Rainer Nowak hat in der Sonntagskrone eine interessante Feststellung zum Ausdruck gebracht: Die neue Strategie von Karl Nehammer, dem Kanzler und ÖVP-Chef, ist es demnach, sich zurückzuhalten. Vorbild sei Alexander Van der Bellen: Als dieser noch Grünen-Chef gewesen sei, seien die Umfragewerte gestiegen, wenn er abgetaucht sei. Habe er sich zu Wort gemeldet, seien sie gesunken.

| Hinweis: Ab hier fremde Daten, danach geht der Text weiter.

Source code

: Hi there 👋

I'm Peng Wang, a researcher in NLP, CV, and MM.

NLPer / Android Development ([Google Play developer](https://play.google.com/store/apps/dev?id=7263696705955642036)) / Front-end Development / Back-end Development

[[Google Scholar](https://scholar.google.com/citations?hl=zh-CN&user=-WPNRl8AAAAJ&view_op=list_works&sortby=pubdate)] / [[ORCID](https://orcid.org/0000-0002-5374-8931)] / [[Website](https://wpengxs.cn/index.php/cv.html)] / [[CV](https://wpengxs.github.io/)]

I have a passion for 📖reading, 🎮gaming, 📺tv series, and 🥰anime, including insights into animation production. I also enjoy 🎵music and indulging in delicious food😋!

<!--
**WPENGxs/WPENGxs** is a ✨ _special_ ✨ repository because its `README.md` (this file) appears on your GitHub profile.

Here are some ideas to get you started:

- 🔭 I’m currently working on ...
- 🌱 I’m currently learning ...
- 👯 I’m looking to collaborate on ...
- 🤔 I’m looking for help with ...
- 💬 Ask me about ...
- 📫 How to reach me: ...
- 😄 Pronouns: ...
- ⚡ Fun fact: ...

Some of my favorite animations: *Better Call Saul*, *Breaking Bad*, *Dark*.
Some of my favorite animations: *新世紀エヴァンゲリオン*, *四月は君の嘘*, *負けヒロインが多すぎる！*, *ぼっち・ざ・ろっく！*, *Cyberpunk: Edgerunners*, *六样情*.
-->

Ob das auch bei Nehammer funktionieren kann? Fakt ist: Mit „Normalität“, „Glaub an Österreich“ und „Leitkultur“ bzw. den wenig überlegten Ansätzen dazu hat er sich in der Vergangenheit nichts Gutes getan. Wenn er darauf verzichtet hätte, hätte er sich weniger geschadet. Fakt ist andererseits aber auch, dass es hochriskant wäre für ihn, sich jetzt einfach nur auf ein paar Signale wie jenes zu beschränken, gemeinsam mit dem britischen Premierminister Rishi Sunak für harte Asylpolitik zu stehen: In gut zwei Wochen findet die Europawahl statt. Es ist möglich, dass die ÖVP hier tief fällt und auf Platz drei landet. Dann ist sie, dann ist Nehammer angezählt. Dann wird er zwar nicht aus den eigenen Reihen heraus gestürzt werden, geht aber angeschlagen in den Sommer und die unmittelbar darauf folgende Nationalratswahl. Für diesen Fall wird er erst recht eine andere Strategie in petto haben müssen, die eine aktivere Rolle beinhaltet. Sonst läuft er Gefahr, als „Lame Duck“ rüberzukommen, also als einer, der weiß, dass seine Tage im Kanzleramt gezählt sind und sie daher nur noch im stillen Kämmerlein absitzt.

Der Nowak-Hinweis macht darauf aufmerksam, dass es auch um den SPÖ-Vorsitzenden Andreas Babler ruhiger geworden ist. Klar: Wenn er in der Vergangenheit deutlich geworden ist, hat es vor allem auch Querschüsse von Genossen gegeben. Er kann es sich aber noch weniger als Nehammer leisten, sich zurückzuhalten.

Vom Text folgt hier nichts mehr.